[TEXT]
= Beginning of Section =
Germany has raised it terrorist threat level after a fake bomb was found in the luggage of a passenger in Namibia heading to Germany. Nahemia Shafuda who works as airport security acted alone. The 51- year- old officer has not made a comment about his attempt to get a fake bomb on his flight to Germany last week. There had been warnings of an terrorist attack on Germany for the end of November. Mr. Shafuda was quickly taken away by security-journalist were unable to get a photo of the suspect. The charges he faces include contravention of the Aviation and Explosives Act- the hearing is on Dec. 9. Despite high media interest Namibians are still going about there daily business. They believe, according to BBC, that this is something that should be monitored however the still feel extremely safe. Germany is the former colonial power of Namibia and is a popular destination for german tourists.
In three West African nations an outbreak of polio is quickly sweeping through and already has a death toll of 97. The first case appeared in the Republic of Congo on November 4th, since than over 200 cases of the virus have been reported with almost 100 casualties confirmed. In response to this massive outbreak of the virus, the United Nations has decided to start an immunization campaign on Friday November 12th which will target over 3 million children and adults in order to prevent them from succumbing to the disease. The campaign will begin in the Republic of Congo and eventually carry over to other countries being afflicted by the epidemic.
UNICEF stated that the unusual reports of the disease began in mid October with over 70 cases being recorded in one week. The World Health Organization reported that the death toll started to rise in the city of Pointe Noire. Scientists are baffled at the massive outbreak of the disease, especially in the Republic of Congo who has not had a recorded case of polio since 2004. Earlier last month the World Health Organization began their own immunization campaign that target over 70 million people, mostly infants and toddlers. Over 290,000 member of the W.H.O planned to go door to door in order to administer the vaccine to children under the age of 5 that were in “high risk zones”.
The idea that a disease such as polio can sprout up in an African nation and spread to over 20 others in only a few short months is not only astonishing to me but also terrifying. But at the same time, seeing so many people from so many walks of life come together to aid those who desperately need it gives me hope for this world. To often do we see people dieing because they cannot afford the help they need. In my eyes, modern society has put a price on human life, and it is not cheap. But with groups such as the W.H.O acting in a generous way, devoting a huge amount of effort in order to help those who truly need it gives me hope that hopefully someday people will begin to worry about the people they can save instead of being paid.
News24.com reports that two people were taken hostage off of a yacht near the Somali coast. This became official on Monday (11/08). It is believed by the International Relations Minister (Maite Nkoana-Mashabane) that the suspects are indeed Somali pirates. The two abducted are believed to be a women and child after a male was murdered by the pirates on Sunday. However, a forth person aboard the boat was able to escape. The male that was killed is not said to be South African while the two abducted are in fact South African.
In a recent article by Uganda’s “The New Vision,” the people of the Sabiny tribe in Uganda have decided to proceed with a custom that circumcises females despite the practice being illegal. Female circumcision, which was just outlawed this past April, carries a punishment of 10 years and even longer if the victim dies. Though illegal in Uganda, this is a time-honored tradition for these people. In fact, not being circumcised has serious consequences within the village.
= End of Section =
[USING THE INFORMATION]
a – Return the passage of the news summaries starting at "In three West" and ending at "by the epidemic." word for word.
b – Summarize the news summaries in three sentences.
c – According to the news summaries, in which city did the World Health Organization report that the polio death toll started to rise?

[AVAILABLE DATA]
= Beginning of Section =
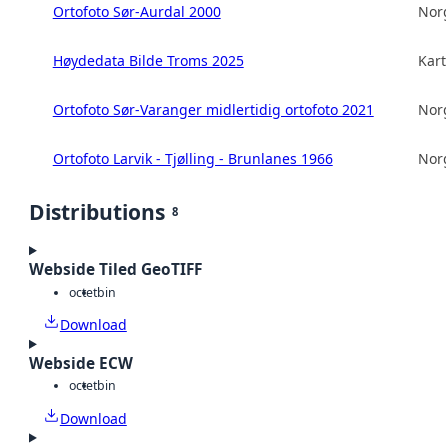
Ortofoto Sør-Aurdal 2000
Norg
Høydedata Bilde Troms 2025
Kart
Ortofoto Sør-Varanger midlertidig ortofoto 2021
Norg
Ortofoto Larvik - Tjølling - Brunlanes 1966
Norg
Distributions
8
Webside Tiled GeoTIFF
octet
bin
Download
Webside ECW
octet
bin
Download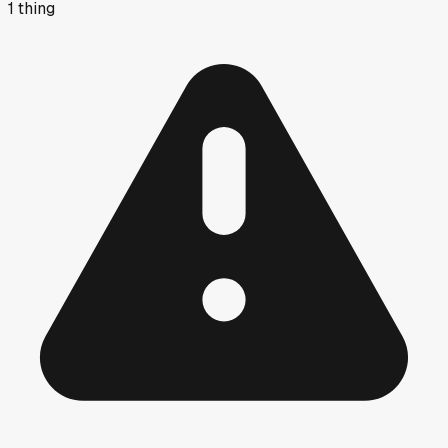
1
thing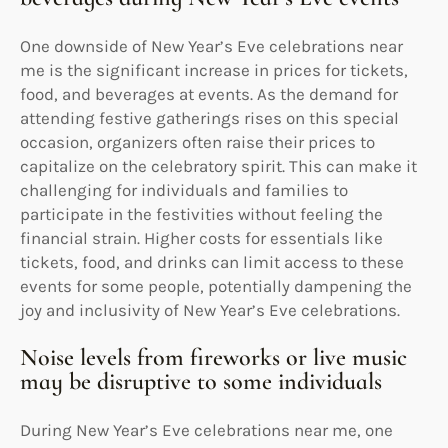
One downside of New Year’s Eve celebrations near
me is the significant increase in prices for tickets,
food, and beverages at events. As the demand for
attending festive gatherings rises on this special
occasion, organizers often raise their prices to
capitalize on the celebratory spirit. This can make it
challenging for individuals and families to
participate in the festivities without feeling the
financial strain. Higher costs for essentials like
tickets, food, and drinks can limit access to these
events for some people, potentially dampening the
joy and inclusivity of New Year’s Eve celebrations.
Noise levels from fireworks or live music
may be disruptive to some individuals
During New Year’s Eve celebrations near me, one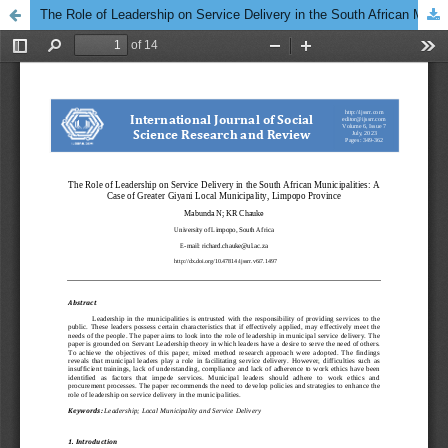
The Role of Leadership on Service Delivery in the South African Municipalities: A Case of Greater Giyani Local Municipality, Limpopo Province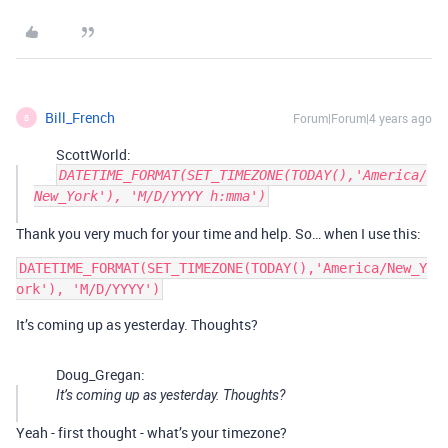
Bill_French
Forum|Forum|4 years ago
B
ScottWorld:
DATETIME_FORMAT(SET_TIMEZONE(TODAY(),'America/
New_York'), 'M/D/YYYY h:mma')
Thank you very much for your time and help. So… when I use this:
DATETIME_FORMAT(SET_TIMEZONE(TODAY(),'America/New_Y
It’s coming up as yesterday. Thoughts?
Doug_Gregan:
It’s coming up as yesterday. Thoughts?
Yeah - first thought - what’s your timezone?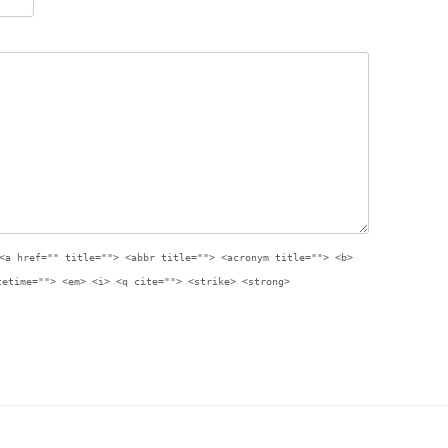
<a href="" title=""> <abbr title=""> <acronym title=""> <b>
tetime=""> <em> <i> <q cite=""> <strike> <strong>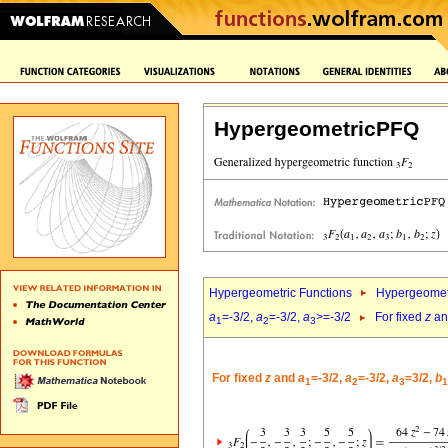
HypergeometricPFQ
Hypergeometric Functions
Hypergeomet
a
=-3/2,
a
=-3/2,
a
>=-3/2
For fixed
z
a
1
2
3
For fixed
z
and
a
=-3/2,
a
=-3/2,
a
=3/2,
b
1
2
3
1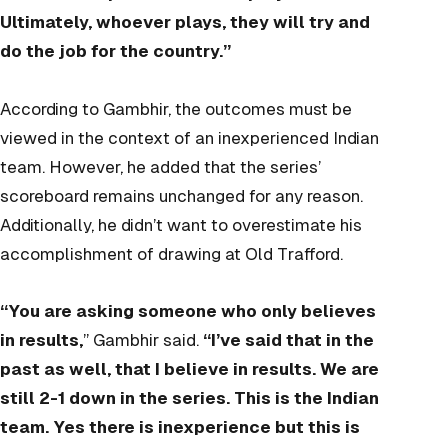
Ultimately, whoever plays, they will try and
do the job for the country.”
According to Gambhir, the outcomes must be
viewed in the context of an inexperienced Indian
team. However, he added that the series’
scoreboard remains unchanged for any reason.
Additionally, he didn’t want to overestimate his
accomplishment of drawing at Old Trafford.
“You are asking someone who only believes
in results,
” Gambhir said.
“I’ve said that in the
past as well, that I believe in results. We are
still 2-1 down in the series. This is the Indian
team. Yes there is inexperience but this is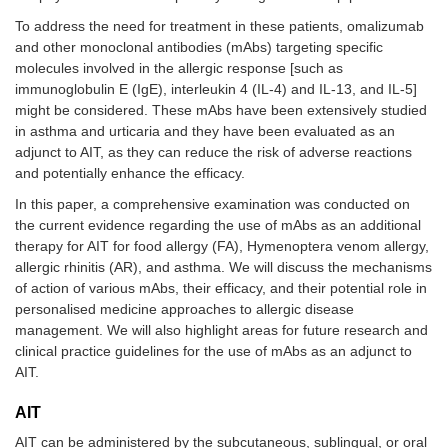
To address the need for treatment in these patients, omalizumab
and other monoclonal antibodies (mAbs) targeting specific
molecules involved in the allergic response [such as
immunoglobulin E (IgE), interleukin 4 (IL-4) and IL-13, and IL-5]
might be considered. These mAbs have been extensively studied
in asthma and urticaria and they have been evaluated as an
adjunct to AIT, as they can reduce the risk of adverse reactions
and potentially enhance the efficacy.
In this paper, a comprehensive examination was conducted on
the current evidence regarding the use of mAbs as an additional
therapy for AIT for food allergy (FA), Hymenoptera venom allergy,
allergic rhinitis (AR), and asthma. We will discuss the mechanisms
of action of various mAbs, their efficacy, and their potential role in
personalised medicine approaches to allergic disease
management. We will also highlight areas for future research and
clinical practice guidelines for the use of mAbs as an adjunct to
AIT.
AIT
AIT can be administered by the subcutaneous, sublingual, or oral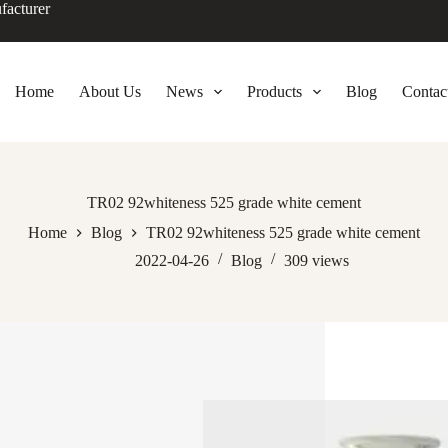
facturer
Home
About Us
News
Products
Blog
Contac
TR02 92whiteness 525 grade white cement
Home
Blog
TR02 92whiteness 525 grade white cement
2022-04-26
Blog
309
views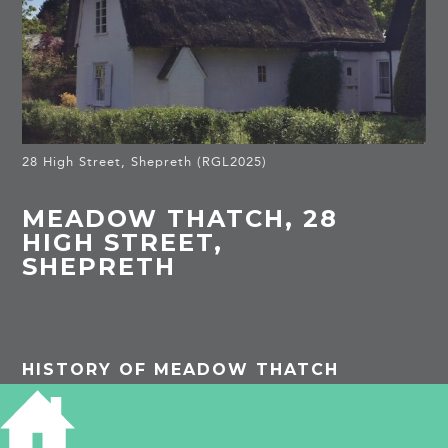
28 High Street, Shepreth (RGL2025)
MEADOW THATCH, 28
HIGH STREET,
SHEPRETH
HISTORY OF MEADOW THATCH
Listed Building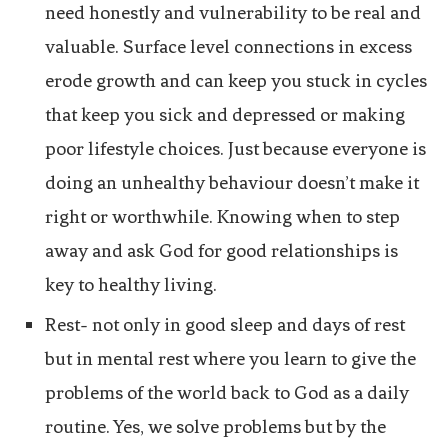
need honestly and vulnerability to be real and
valuable. Surface level connections in excess
erode growth and can keep you stuck in cycles
that keep you sick and depressed or making
poor lifestyle choices. Just because everyone is
doing an unhealthy behaviour doesn’t make it
right or worthwhile. Knowing when to step
away and ask God for good relationships is
key to healthy living.
Rest- not only in good sleep and days of rest
but in mental rest where you learn to give the
problems of the world back to God as a daily
routine. Yes, we solve problems but by the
= End of Section =
[SOLUTIONS PER TASK]
a –
In three West African nations an outbreak of polio is quickly sweeping through and already has a death toll of 97. The first case appeared in the Republic of Congo on November 4th, since than over 200 cases of the virus have been reported with almost 100 casualties confirmed. In response to this massive outbreak of the virus, the United Nations has decided to start an immunization campaign on Friday November 12th which will target over 3 million children and adults in order to prevent them from succumbing to the disease. The campaign will begin in the Republic of Congo and eventually carry over to other countries being afflicted by the epidemic.

b – Germany raised its terrorist threat level after a fake bomb was found in the luggage of a passenger in Namibia heading to Germany. A polio outbreak in three West African nations has a death toll of 97, and the United Nations decided to start an immunization campaign targeting over 3 million children and adults. Two people were taken hostage off a yacht near the Somali coast, and the Sabiny tribe in Uganda decided to proceed with female circumcision even though the practice is illegal.

c – Pointe Noire